Task brief:
Reduce the material below to its lines containing "travelling".

╭─ Data listing

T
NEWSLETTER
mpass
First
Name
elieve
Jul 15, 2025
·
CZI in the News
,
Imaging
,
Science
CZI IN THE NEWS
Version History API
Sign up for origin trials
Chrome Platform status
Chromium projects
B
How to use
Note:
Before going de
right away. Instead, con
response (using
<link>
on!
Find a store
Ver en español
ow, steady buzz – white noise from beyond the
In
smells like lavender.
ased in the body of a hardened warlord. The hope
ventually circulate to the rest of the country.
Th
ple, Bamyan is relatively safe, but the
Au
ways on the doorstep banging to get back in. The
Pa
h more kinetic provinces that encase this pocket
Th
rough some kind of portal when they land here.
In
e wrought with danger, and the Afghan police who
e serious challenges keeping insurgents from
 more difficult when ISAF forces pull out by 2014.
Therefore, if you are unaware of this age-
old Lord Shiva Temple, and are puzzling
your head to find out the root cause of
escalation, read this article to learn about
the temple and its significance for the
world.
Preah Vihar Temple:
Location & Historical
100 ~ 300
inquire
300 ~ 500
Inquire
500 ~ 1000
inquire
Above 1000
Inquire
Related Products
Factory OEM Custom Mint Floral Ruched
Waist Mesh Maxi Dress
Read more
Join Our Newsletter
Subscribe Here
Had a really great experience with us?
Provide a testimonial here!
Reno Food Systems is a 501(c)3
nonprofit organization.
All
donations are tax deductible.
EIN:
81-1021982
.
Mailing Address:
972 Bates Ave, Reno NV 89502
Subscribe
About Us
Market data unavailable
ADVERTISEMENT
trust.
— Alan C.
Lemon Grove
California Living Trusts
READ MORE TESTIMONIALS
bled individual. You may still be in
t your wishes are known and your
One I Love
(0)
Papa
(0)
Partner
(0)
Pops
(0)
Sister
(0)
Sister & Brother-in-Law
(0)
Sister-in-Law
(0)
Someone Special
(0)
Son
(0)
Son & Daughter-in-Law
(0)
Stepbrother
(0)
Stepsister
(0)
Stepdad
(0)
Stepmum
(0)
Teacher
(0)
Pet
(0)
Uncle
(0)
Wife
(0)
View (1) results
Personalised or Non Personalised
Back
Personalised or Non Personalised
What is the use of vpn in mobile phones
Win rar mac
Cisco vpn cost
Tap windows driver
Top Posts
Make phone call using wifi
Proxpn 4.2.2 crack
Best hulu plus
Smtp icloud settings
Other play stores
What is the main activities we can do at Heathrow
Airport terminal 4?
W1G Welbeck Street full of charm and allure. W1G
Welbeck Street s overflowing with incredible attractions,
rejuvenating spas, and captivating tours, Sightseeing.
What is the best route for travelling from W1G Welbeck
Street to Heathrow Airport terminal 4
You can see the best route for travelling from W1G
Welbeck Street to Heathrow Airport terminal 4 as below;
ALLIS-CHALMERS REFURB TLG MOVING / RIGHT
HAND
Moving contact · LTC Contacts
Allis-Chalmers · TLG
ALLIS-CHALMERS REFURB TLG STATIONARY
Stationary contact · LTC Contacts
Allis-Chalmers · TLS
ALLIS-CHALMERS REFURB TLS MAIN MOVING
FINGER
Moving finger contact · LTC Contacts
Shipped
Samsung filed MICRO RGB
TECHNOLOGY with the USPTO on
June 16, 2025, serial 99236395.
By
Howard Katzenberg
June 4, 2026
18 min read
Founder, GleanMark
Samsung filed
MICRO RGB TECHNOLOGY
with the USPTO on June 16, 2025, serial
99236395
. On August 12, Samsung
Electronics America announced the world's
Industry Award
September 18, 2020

╰─

Task response:
What is the best route for travelling from W1G Welbeck
You can see the best route for travelling from W1G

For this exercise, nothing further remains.